La dysfonction érectile est encore un sujet tabou. Si en parler avec son ou sa partenaire est aisé, le fait de devoir se dévoiler et en parler ouvertement avec son médecin reste un tabou. Or, il existe des solutions. Et, parfois, des troubles de l’érection peuvent être liés à la prise d’un médicament ou trahir certaines pathologies cardio-vasculaires insoupçonnées jusque-là.

Des études scientifiques en attestent : les hommes qui souffrent de difficultés sexuelles ont un risque élevé d’être hospitalisés pour un trouble cardiaque. Et ce, même s’il n’y avait aucun signe avant-coureur de pathologie cardio-vasculaire.

"À 41 ans, je ne pouvais plus avoir d’érection", nous explique François. "Je me sentais mal dans mon enveloppe corporelle masculine. Honteux et sans doute espérant que cela revienne naturellement, j’avais retardé l’échéance avant d’aller consulter un sexologue qui m’a suggéré d’aller faire un check-up avec mon médecin traitant. Et ce trouble érectile était un mal pour un bien ! On m’a découvert quelques anomalies au niveau du cœur et une hypertension. Hormis ma fatigue et mon pénis en berne, rien ne m’avait mis la puce à l’oreille. Aujourd’hui, tout est sous contrôle et j’ai retrouvé ma vigueur d’antan sur le plan sexuel."
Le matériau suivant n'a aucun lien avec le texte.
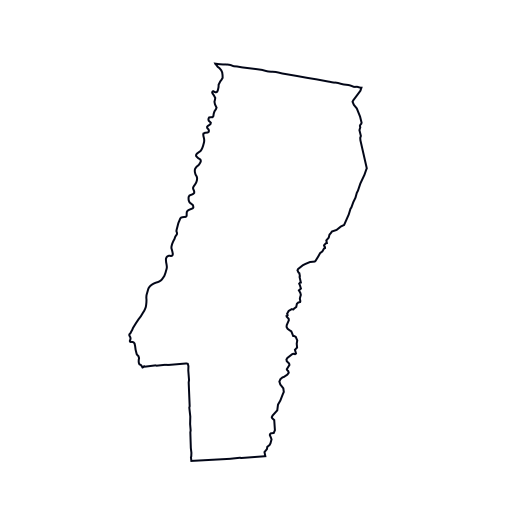 outline of Nueva Concepción, Escuintla, Guatemala, rotated 166°
{"feature_id": "79465075B35747325654374", "entity_name": "Nueva Concepción", "entity_type": "district", "adm_level": 2, "iso_a3": "GTM", "parent_name": "Guatemala", "parent_adm1": "Escuintla", "projection": "albers", "projection_center": [-91.282, 14.129], "detail": "fine", "context": "isolated", "style": "outline", "palette": "ink", "viewbox_px": 512, "rotation_deg": 166, "n_neighbors": 0, "source": "geoboundaries", "source_scale": "gbopen_adm2", "svg_char_len": 6141}
<svg xmlns="http://www.w3.org/2000/svg" viewBox="0 0 512 512"><g transform="rotate(166 256 256)"><path d="M396.1,211.9L396.6,211.4L397.3,211.0L397.8,210.6L398.1,209.9L398.0,209.0L397.7,207.9L397.6,207.3L397.7,206.3L398.0,205.6L398.4,205.0L398.8,204.5L399.0,203.9L398.9,203.3L398.4,202.9L397.7,202.8L396.5,202.4L395.7,201.8L395.4,201.3L395.0,200.5L395.1,197.8L395.5,194.2L395.5,192.1L395.5,191.1L395.5,190.5L395.5,189.6L395.1,188.6L394.7,188.0L394.3,187.3L394.2,185.9L394.2,185.2L394.4,184.6L394.8,183.9L395.1,182.9L395.4,181.8L395.5,180.8L395.5,180.1L395.3,179.1L394.6,178.5L393.9,177.8L393.6,177.0L393.1,175.3L392.3,175.4L391.7,176.0L391.0,176.0L390.7,175.5L380.0,174.2L379.0,173.6L371.0,172.5L367.0,171.4L349.6,168.6L348.3,167.9L348.2,165.5L349.4,161.3L351.0,151.8L351.9,149.6L356.7,126.3L357.4,125.0L358.6,116.1L360.6,108.8L361.6,102.6L362.4,100.7L365.7,85.4L366.3,80.6L367.3,77.2L367.8,76.5L368.3,72.8L330.3,65.5L320.2,64.1L319.5,63.6L295.4,59.5L295.2,63.7L292.1,66.0L291.2,68.1L288.6,69.3L287.3,70.7L285.3,74.3L285.5,76.4L285.9,78.8L285.6,79.6L284.6,80.3L281.6,80.0L279.8,82.4L278.0,92.4L279.5,94.6L279.7,95.8L278.5,97.2L272.7,101.1L270.6,106.5L267.4,109.8L263.3,115.6L261.9,117.4L261.5,121.0L263.5,125.4L263.7,128.5L262.1,130.6L259.7,131.8L258.2,131.9L254.3,133.3L252.5,134.8L252.6,136.6L253.3,137.6L253.5,138.7L249.9,142.2L249.9,143.7L251.6,146.5L251.5,148.2L250.2,149.5L244.6,152.0L243.4,152.1L241.9,151.3L240.8,151.7L240.9,155.6L238.3,157.2L237.7,161.1L236.4,164.1L237.0,167.9L238.3,169.1L239.3,169.4L239.7,172.6L240.0,174.4L241.3,175.7L243.0,177.8L243.5,179.8L242.9,181.5L239.7,185.7L239.6,186.4L239.5,187.2L240.9,189.7L240.9,190.3L240.3,190.3L239.6,190.9L239.8,192.4L237.6,194.8L234.2,195.8L232.7,195.1L231.7,195.8L229.3,196.8L227.9,199.7L226.4,200.6L224.3,200.7L223.9,201.5L223.8,203.9L223.1,205.4L221.9,207.4L221.9,209.5L222.7,212.3L220.3,213.5L220.5,217.3L220.8,218.7L219.6,219.6L218.9,219.5L218.8,225.2L218.3,225.8L218.1,228.8L218.8,229.8L219.2,232.1L218.3,233.2L212.8,235.7L210.2,236.3L205.1,237.1L200.4,236.4L199.5,236.8L195.7,240.5L193.1,243.3L190.5,244.4L188.2,246.8L187.1,247.0L186.9,247.9L187.5,249.6L187.2,250.1L185.2,251.4L184.1,251.4L184.0,254.1L181.0,256.2L179.5,259.0L178.0,260.0L176.4,261.4L171.5,261.8L166.5,264.1L163.0,264.8L156.0,273.8L152.8,279.1L151.8,279.9L148.5,284.8L145.4,288.5L142.9,292.9L141.3,294.7L137.2,301.1L131.1,308.6L128.3,312.9L127.3,314.3L126.7,343.0L126.3,345.4L125.2,347.1L125.2,353.1L123.7,355.6L123.7,357.1L122.9,358.2L121.9,358.8L121.3,359.8L121.3,366.1L122.5,374.8L124.5,379.0L125.0,382.3L123.9,383.6L120.8,386.1L114.7,391.1L113.0,393.8L114.3,394.2L116.5,395.5L117.0,395.7L117.7,395.9L118.2,396.0L119.0,396.1L120.2,396.5L120.9,397.0L121.6,397.5L122.3,398.0L123.7,398.9L125.1,399.6L129.6,401.3L132.1,402.6L134.5,404.0L135.9,404.6L137.1,405.1L138.4,405.4L140.3,406.2L142.3,407.2L143.5,407.7L154.4,412.7L163.3,416.5L172.8,420.8L183.5,425.5L186.3,426.7L189.9,428.6L192.4,429.8L195.1,430.7L197.6,431.4L200.0,432.3L202.1,433.4L205.1,435.1L210.3,437.2L223.9,442.4L228.6,444.5L231.1,445.3L232.0,445.7L232.9,446.3L233.8,447.0L235.0,447.7L237.4,448.7L241.9,449.9L245.8,451.2L249.0,452.5L248.9,452.0L248.3,451.1L247.4,448.8L246.0,447.1L244.8,444.6L244.4,442.3L244.7,439.6L245.3,436.9L247.2,435.0L248.3,434.2L250.8,431.3L251.5,428.9L252.8,426.3L253.9,424.8L255.3,424.5L256.4,425.1L257.5,426.2L258.2,426.2L258.9,425.5L258.9,424.4L258.0,422.0L257.3,419.2L258.1,417.4L259.0,415.7L259.1,413.9L259.1,413.0L258.7,411.0L258.4,409.5L259.4,408.1L261.3,406.4L262.6,404.3L263.5,402.1L264.6,401.2L266.4,401.6L267.9,401.8L268.7,401.0L269.2,399.7L269.1,398.6L268.0,397.0L267.6,396.2L268.3,395.0L269.6,394.4L271.4,393.8L272.3,393.0L272.3,391.8L271.4,390.2L271.4,388.8L271.9,387.9L273.0,387.5L274.5,387.7L275.7,387.9L276.5,387.6L277.3,387.6L277.7,387.0L277.9,385.9L278.0,384.8L278.0,382.6L278.1,381.8L278.2,381.0L278.5,380.0L278.8,379.2L279.2,378.4L280.7,375.7L281.9,373.9L282.8,372.8L283.9,371.7L284.6,371.2L286.5,370.5L287.4,370.1L288.2,369.8L288.7,369.5L289.4,368.9L289.8,368.2L289.9,367.5L289.6,366.8L289.2,366.2L288.8,365.5L288.4,364.9L287.6,364.1L287.2,363.7L286.7,363.1L286.5,362.4L286.6,361.4L287.3,360.3L288.6,359.0L289.4,358.3L290.5,357.7L291.2,357.4L291.9,357.1L292.8,356.4L293.6,355.7L294.0,355.3L294.3,354.8L294.6,354.1L294.9,352.9L295.0,352.2L295.0,351.2L295.0,350.3L294.9,349.5L294.7,348.7L294.5,348.2L294.3,347.3L294.3,346.7L294.3,346.1L294.4,345.5L294.6,344.9L295.0,343.8L295.4,343.1L295.9,342.3L296.4,341.6L298.1,339.9L298.9,339.3L299.5,338.7L300.1,338.1L300.6,337.3L300.7,336.7L300.7,336.1L300.4,334.4L300.4,333.3L300.7,332.2L301.1,331.9L301.8,331.5L302.6,331.3L303.5,331.1L304.7,331.0L305.9,330.8L306.4,330.3L306.9,329.8L307.3,329.0L307.6,327.8L307.8,326.7L307.8,325.9L307.6,324.5L307.3,323.8L306.9,323.2L306.3,322.5L305.8,321.8L305.0,320.8L304.9,320.2L304.9,319.3L305.1,318.2L305.8,317.6L306.9,317.4L307.7,317.3L308.6,317.2L309.5,317.0L310.3,316.9L310.8,316.7L311.4,316.4L312.0,316.0L312.5,315.4L312.9,314.3L313.2,313.2L313.4,312.4L313.6,311.8L314.2,311.2L315.0,311.0L316.0,311.2L317.0,311.3L317.8,311.4L318.5,311.4L319.3,311.4L319.9,311.1L320.5,310.6L321.1,309.8L321.8,308.8L322.9,307.4L323.5,306.5L324.1,305.4L325.5,302.8L326.5,301.0L327.2,299.5L327.2,299.0L327.1,298.2L327.1,297.6L327.2,297.0L327.4,296.4L327.8,295.9L328.8,295.1L329.8,294.1L331.0,292.2L332.4,290.7L333.5,289.3L334.5,287.9L335.6,285.9L336.0,284.8L336.2,283.8L336.1,282.5L336.1,281.2L336.1,279.9L336.2,278.7L336.2,278.1L336.8,277.0L337.4,276.6L338.0,276.5L338.9,276.7L339.8,277.2L340.4,277.3L341.0,277.3L342.2,277.0L342.9,276.6L343.3,276.1L343.9,275.4L344.2,274.6L344.4,273.6L344.7,271.8L344.8,270.1L344.9,268.8L345.1,267.2L345.4,266.1L346.1,264.7L346.9,263.4L347.7,261.9L348.9,260.1L349.8,258.8L351.6,257.2L353.0,256.0L354.0,255.4L354.8,255.1L356.0,254.7L357.7,254.4L358.9,254.4L360.7,254.2L362.3,253.9L364.2,253.3L365.7,252.6L366.6,252.0L367.7,251.1L368.5,250.1L371.5,244.9L371.9,244.0L372.5,242.1L372.9,239.8L373.6,237.4L374.4,235.2L375.2,233.3L376.2,231.8L377.7,229.9L379.3,228.4L382.4,225.3L385.3,223.0L388.6,220.0L392.7,216.0L394.1,214.1L395.4,212.8L396.1,211.9Z" fill="none" stroke="#020617" stroke-width="2"/></g></svg>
Willy Kostucki, cardiologue à la Clinique Antoine Depage à Bruxelles, pense que tout homme présentant un trouble de l’érection devrait consulter un spécialiste du cœur. Il détaille, sur le site de la clinique : "Les artères du pénis ont un calibre un peu plus petit que les artères coronaires, celles qui irriguent le muscle cardiaque lui-même, responsables de l’angine de poitrine quand elles se rétrécissent et de l’infarctus quand elles se bouchent. C’est donc logique de penser que dans le cadre d’une maladie artérielle globale, le pénis va s’exprimer avant le cœur. De fait assez souvent les dysfonctions de l’érection précèdent l’apparition des maladies cardiaques. C’est pourquoi tout bon cardiologue doit poser cette question à ses patients mâles, cela lui donne une indication du risque cardiovasculaire. Autrement dit tout patient présentant une maladie cardiovasculaire devrait avoir une investigation sexologique. C’est malheureusement loin d’être le cas. Bien entendu la sexualité est plus complexe qu’une simple question de tuyauterie, mais quand la tuyauterie est bouchée le mécanisme hydraulique de l’érection ne pourra pas se faire. Autrement dit tout patient présentant un trouble de l’érection devrait avoir un bilan cardio-vasculaire complet. C’est aussi loin d’être le cas."